We implemented a previously discovered open-source backdoor add to cart procedure that was posted on Twitter by fellow sneaker fans. However, the backdoor in its given state was user unfriendly and difficult to set-up. Our client android application interacts with our server running on Amazon EC2 to submit Adidas account log-in info, a requested shoe and corresponding size. Our server returns full inventory counts for a given shoe, as well as adsd that shoe to a user's cart bypassing any standard waiting periods. Our server interacts with Adidas by using a library called htmlunit, facilitating fast and easy HTML requests with full JS support.

Challenges:

In order to prevent bots from purchasing sneakers, Adidas implements Google reCaptcha to reduce the spamming of server requests. However, for us to be able to add a shoe to a user’s cart, we would need to execute this Google reCaptcha and receive the data from it to send to the Adidas servers. Google reCaptcha by default restricts us from getting a captcha token while not on the Adidas domain. To workaround this, we run a local Android web server that spoofs this in order to receive the necessary captcha token.

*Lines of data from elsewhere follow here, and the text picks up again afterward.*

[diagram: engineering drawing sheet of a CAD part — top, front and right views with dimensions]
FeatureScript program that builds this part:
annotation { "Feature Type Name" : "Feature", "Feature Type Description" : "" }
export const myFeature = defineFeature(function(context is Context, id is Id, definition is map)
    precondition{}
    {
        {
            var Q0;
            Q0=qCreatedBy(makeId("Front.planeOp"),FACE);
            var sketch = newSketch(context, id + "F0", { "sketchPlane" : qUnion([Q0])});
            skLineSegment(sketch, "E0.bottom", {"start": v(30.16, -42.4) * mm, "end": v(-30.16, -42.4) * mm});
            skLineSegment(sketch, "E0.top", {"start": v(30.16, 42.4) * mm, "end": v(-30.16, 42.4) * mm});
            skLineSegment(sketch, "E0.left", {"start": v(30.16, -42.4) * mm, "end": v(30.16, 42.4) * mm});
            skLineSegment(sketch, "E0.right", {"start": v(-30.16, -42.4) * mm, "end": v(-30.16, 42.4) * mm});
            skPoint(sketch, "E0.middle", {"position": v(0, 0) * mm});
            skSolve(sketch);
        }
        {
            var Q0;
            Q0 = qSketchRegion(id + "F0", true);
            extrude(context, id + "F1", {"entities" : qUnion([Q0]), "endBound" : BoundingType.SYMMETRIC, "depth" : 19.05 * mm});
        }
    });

We originally intended to have a client-focused base in which the client application runs the backdoor vulnerability. However, we could not find appropriate tools to accomplish what we needed on Android (lack of full java / java.x implementation). Thus, we had to introduce an external server to facilitate the add-to-cart process for us.

Accomplishments:

We created a threaded server implementation for the backend to prevent lag from the client’s perspective. We also allow the client to see full stock levels of a given shoe, rather than simply in stock / sold out.

What I learned:

Most of our team had to learn Android application development for the first time in addition to HTML / JavaScript for the backend server interaction code. We had never deployed code to a running server on Amazon EC2 before, so that was a new experience as well.

What's next for QuicKicks

Targeting other mobile platforms, app notifications for hot release dates, and encouraging talks about how to develop fair online consumption policies to protect consumers from automated programs.